> _Work item_:
According to the article on managing employee COVID-19 concerns, under which law does an individual have a protected characteristic?

> _Reading passage_:
======

Insights // 08 February 2021

COVID-19: How Should Employers Manage Concerns From Employees?

Partner Sue Dowling, in our Employment Law team, explains how employers can manage situations whereby employees are reluctant or unable to return to the workplace amidst the ongoing pandemic.

While the UK is currently in a full lockdown and most non-essential workers are working from home wherever possible, employers still face a number of difficult challenges – for example, if not all work can be done remotely or where employees have medical concerns. We expect those challenges (and additional ones) to increase as the year goes on and the world starts to ‘open up’ again with the continued rollout of the COVID-19 vaccines. 

Here we consider two scenarios in which employees may refuse to attend work in light of the pandemic, and the employer's options in terms of their absence and pay.

What if an employee is reluctant to work due to fears about COVID-19?

Where work can be performed from home, this may well resolve the issue. If not, employers should consider the current Government advice, listen to the specific concerns that the employee has and whether it might be discriminatory to take disciplinary action, or withhold pay in light of an employee's refusal. For example, does the individual fall into the category of disabled, pregnant or otherwise ‘high risk’? While all employees are under a general obligation to follow lawful and reasonable instructions given by their employer, there is also a duty on employers to protect their staff’s health and safety and act reasonably.

If the individual has a protected characteristic (under the Equality Act 2010), and/or is medically high risk, caution should be taken and specific medical advice sought (from the employee's GP or occupational health) to clarify the potential risks and to see what adjustments, if any, should be made to assist the employee in continuing to work. Risk assessments, tailored to the particular workplace, can also be very useful and may set some employees’ minds at rest.

======

> _Saved data entries_:

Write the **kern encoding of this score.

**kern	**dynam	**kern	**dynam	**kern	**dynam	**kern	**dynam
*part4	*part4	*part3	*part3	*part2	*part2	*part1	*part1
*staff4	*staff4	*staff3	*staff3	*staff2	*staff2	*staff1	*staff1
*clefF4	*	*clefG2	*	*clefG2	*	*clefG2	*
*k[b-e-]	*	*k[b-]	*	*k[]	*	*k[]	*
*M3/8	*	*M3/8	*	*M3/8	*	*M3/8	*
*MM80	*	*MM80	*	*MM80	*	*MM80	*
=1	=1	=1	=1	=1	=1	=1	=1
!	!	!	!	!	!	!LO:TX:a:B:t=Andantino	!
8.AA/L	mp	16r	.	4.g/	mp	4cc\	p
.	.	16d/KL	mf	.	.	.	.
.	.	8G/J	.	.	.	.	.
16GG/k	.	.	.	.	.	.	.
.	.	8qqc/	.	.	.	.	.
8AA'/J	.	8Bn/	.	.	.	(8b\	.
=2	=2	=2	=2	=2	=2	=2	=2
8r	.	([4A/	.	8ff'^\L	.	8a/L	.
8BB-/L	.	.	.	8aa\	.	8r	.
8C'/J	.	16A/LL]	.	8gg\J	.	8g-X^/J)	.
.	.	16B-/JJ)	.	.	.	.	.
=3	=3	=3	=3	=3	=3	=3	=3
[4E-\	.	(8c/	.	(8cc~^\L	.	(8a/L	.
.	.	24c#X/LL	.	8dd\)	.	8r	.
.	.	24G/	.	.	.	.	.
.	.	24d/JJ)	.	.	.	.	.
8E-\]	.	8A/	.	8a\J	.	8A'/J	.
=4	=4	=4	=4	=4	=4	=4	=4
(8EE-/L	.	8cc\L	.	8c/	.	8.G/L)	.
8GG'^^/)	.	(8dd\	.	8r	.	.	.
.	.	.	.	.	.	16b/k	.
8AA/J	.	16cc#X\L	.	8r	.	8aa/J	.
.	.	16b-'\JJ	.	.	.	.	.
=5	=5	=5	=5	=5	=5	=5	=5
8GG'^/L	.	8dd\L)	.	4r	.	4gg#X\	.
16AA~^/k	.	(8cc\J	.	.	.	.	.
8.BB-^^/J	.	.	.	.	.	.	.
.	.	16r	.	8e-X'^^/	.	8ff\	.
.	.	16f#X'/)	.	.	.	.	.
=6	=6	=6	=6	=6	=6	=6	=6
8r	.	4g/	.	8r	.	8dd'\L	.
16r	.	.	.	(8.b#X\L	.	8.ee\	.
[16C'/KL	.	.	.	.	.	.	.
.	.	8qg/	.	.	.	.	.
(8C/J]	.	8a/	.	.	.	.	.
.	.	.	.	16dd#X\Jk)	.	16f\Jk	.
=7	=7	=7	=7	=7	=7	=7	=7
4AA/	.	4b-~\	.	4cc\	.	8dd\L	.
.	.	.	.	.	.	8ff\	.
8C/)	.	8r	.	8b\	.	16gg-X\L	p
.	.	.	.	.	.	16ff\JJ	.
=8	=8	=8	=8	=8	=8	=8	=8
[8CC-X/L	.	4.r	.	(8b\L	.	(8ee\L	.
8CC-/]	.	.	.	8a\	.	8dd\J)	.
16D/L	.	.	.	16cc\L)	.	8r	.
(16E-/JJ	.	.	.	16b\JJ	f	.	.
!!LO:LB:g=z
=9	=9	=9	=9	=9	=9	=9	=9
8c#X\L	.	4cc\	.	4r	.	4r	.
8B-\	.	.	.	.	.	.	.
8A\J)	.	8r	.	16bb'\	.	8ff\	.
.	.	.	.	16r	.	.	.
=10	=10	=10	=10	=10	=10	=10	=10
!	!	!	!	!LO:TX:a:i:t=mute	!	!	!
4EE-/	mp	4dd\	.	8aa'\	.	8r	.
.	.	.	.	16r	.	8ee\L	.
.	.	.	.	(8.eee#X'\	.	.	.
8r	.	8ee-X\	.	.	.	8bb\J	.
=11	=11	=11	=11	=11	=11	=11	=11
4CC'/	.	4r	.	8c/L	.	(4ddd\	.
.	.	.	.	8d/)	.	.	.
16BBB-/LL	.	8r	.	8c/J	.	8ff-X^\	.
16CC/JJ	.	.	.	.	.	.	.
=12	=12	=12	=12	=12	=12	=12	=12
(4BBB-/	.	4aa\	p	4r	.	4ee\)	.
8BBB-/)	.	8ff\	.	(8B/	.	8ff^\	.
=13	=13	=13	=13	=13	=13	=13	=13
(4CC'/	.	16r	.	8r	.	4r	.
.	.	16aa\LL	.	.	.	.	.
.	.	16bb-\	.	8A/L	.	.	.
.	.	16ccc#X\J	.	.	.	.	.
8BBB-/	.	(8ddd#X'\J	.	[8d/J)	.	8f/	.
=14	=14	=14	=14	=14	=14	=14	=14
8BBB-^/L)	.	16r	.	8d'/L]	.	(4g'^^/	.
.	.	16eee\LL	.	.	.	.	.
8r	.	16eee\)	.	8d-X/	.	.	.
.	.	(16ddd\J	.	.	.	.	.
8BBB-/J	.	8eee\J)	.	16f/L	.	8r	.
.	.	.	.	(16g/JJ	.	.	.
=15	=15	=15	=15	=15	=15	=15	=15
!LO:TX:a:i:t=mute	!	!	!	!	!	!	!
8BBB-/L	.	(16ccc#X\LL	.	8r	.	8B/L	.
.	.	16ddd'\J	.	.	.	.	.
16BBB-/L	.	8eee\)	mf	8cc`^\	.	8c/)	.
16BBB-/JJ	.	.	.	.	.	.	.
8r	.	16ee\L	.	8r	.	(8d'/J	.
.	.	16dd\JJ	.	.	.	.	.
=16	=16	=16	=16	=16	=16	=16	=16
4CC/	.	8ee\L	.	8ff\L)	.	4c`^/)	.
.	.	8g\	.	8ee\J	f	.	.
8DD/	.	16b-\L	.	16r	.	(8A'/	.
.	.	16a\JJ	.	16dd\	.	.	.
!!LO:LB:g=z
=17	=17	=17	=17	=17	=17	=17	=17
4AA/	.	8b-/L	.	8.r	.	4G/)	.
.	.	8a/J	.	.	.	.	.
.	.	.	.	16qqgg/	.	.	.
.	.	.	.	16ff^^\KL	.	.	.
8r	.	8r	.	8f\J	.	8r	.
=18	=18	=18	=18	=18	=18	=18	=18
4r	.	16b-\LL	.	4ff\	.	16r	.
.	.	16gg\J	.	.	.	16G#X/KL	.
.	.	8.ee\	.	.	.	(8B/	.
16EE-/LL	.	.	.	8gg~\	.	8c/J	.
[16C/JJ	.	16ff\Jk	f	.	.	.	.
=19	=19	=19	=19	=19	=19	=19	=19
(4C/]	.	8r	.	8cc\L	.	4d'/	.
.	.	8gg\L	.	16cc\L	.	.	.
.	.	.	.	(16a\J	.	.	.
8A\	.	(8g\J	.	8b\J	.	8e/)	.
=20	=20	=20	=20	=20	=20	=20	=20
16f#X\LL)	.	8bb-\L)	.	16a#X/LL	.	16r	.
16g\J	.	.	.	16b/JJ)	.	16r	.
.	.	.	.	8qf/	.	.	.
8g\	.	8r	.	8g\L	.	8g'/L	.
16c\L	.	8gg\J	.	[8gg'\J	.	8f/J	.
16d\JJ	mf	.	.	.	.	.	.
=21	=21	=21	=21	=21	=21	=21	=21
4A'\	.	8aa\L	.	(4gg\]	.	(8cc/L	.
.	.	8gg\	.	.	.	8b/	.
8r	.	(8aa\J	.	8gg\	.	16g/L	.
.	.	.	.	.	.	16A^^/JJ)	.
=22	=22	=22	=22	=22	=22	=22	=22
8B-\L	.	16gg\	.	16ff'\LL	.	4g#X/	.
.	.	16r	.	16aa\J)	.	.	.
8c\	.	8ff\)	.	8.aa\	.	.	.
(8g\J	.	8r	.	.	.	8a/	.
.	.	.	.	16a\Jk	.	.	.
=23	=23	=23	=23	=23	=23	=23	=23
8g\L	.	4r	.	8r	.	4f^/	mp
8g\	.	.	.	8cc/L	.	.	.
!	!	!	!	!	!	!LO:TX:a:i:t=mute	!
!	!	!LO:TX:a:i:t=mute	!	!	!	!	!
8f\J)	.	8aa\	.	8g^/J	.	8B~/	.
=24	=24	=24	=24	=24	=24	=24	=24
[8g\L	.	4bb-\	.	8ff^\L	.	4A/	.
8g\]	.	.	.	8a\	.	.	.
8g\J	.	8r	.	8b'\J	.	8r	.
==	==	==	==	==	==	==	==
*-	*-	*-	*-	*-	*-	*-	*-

======

> _Answer_:
The Equality Act 2010.